A review by mburnamfink
The Witch: A History of Fear, from Ancient Times to the Present by Ronald Hutton

5.0

The Witch is a stunning examination of the mythological figure of the the witch, and the the destructive origins of the European witchcraft trial, using a deeply cross-cultural and historical examination.

Green Lung-Woodland Rites because \m/.

Unlike some of the other reviews here, I do not have a relevant academic background, but I do have an academic background, and I appreciate Hutton's historiographic approach. It's essentially impossible for a modern academic to accept at face value the literal factuality of the witch. While tens of thousands of people were tried and executed, none of them were in fact Satanically empowered magical workers. Worse, the area of study is divided between historical studies of European witchcraft and anthropological studies of current African witch trials, which are still killing people. Interdisciplinarity is hard.

Hutton opens by framing two very common mytho-social figures. The witch is a malevolent magic user who undermines the community in secret: blighting farms, causing illness, killing animals and children. And the service magician is someone empowered to protect people from supernatural threats, including witches, and is paid to intervene and protect people.

Hutton's journey begins in antiquity, where Egyptian religious ritual provides a framework for manipulating divine power that gets filtered through other Mediterranean and Near Eastern belief systems; Mesopotamian, Persian, Jewish, Greek, and eventually Roman. The Romans believed in curses and they believe in striga, malevolent female magicians who could transform into birds and drank blood. A cosmopolitan society still concerned with Roman vs foreign values, witches were accused of using foreign magic to undermine Roman emperors, and thousands were put to death, mostly in the 3rd century.

Witchcraft disappeared for a thousand years, though the Middle Ages saw the rise of new magical traditions. In the British Isles, faery courts blended Celtic legend with chivalric codes. The Italians imagined the benedicta, woman who brought blessings to those who respected them. And the Germans had the wild hunt, a ghostly procession of dead souls that could harm those caught up in it.

Witch trials as a social concern didn't really arise until the 1420s, when reformist Benedictine monks in Switzerland began to press for renewed, orthodox faith. Non-Christian elements, including ancient forms of ritual magic preserved in an educated counter-culture, and revitalized by closer links to the Near East due to the Crusades, were the target along with peasant culture. As Europe fell into schism between Catholic and Protestant, social enemies became labeled as part of heretical satanic cult. The fallout killed thousands.

Hutton's thesis is a direct counter of older, mostly discredited ideas that European witchcraft represented some kind of legacy paganism, either a continuation of Siberian shamanism or an undocumented matriarchal religion. Rather, witch trials are a response to massive political and social unrest, filtered through an imaginative Early Modern popular culture which drew on pre-Christian and Christian iconography. The accused in the trials were in no ways part of any organized faction or cult, even if they confessed so under torture.

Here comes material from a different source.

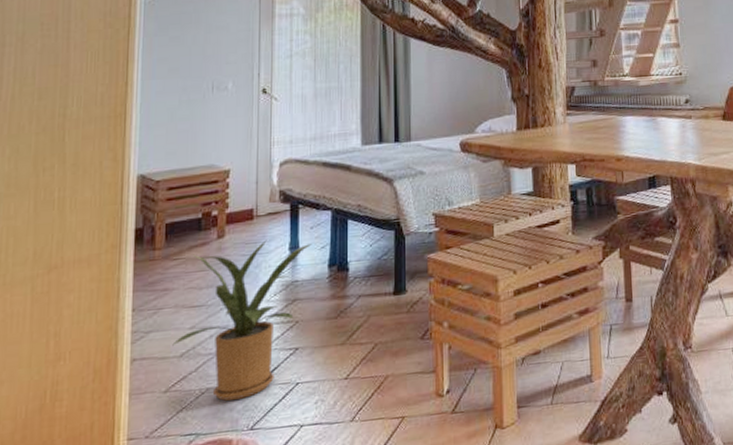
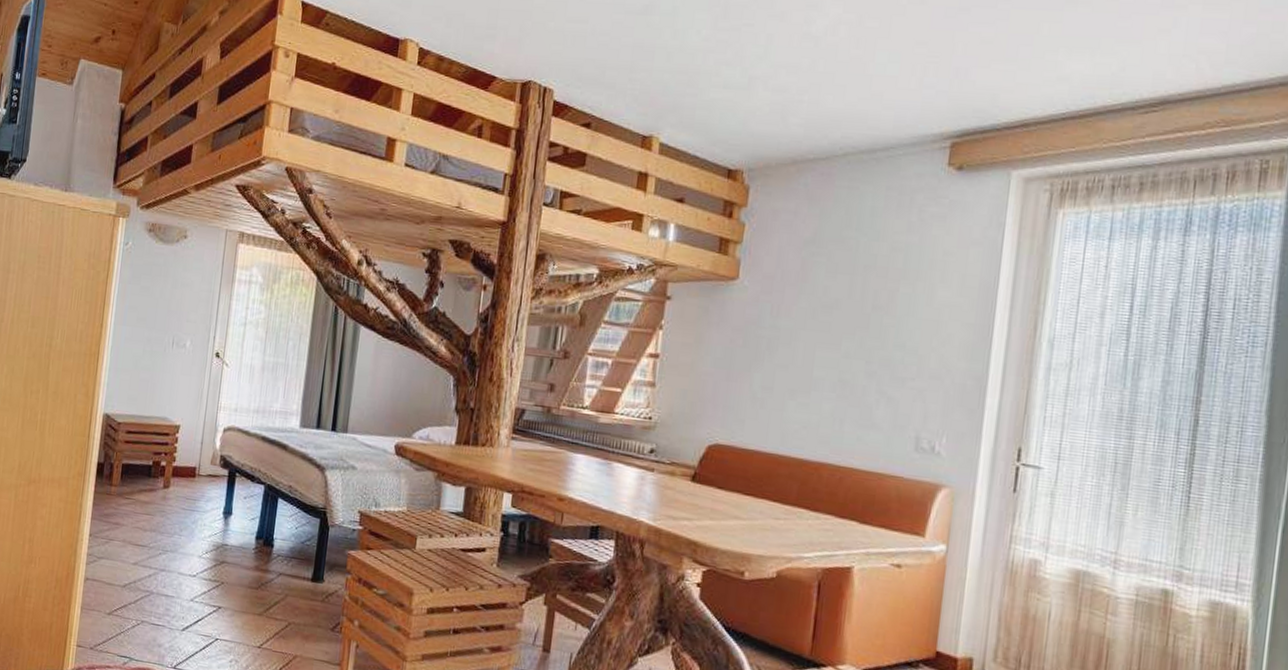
house plant: present [172,240,312,401] -> none [118,497,244,639]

Hutton book's is systematic and comprehensive. Evidence in this kind of folkloric field is a scanty thing, but I buy his conclusions. However, this is an academic tome that is not friendly to a beginner, and there may be other books. I felt particularly adrift with the lack of an exemplary witch trial, some concrete moment to hand the broad historical trends around. Still, very impressive and a worthy addition to my knowledge.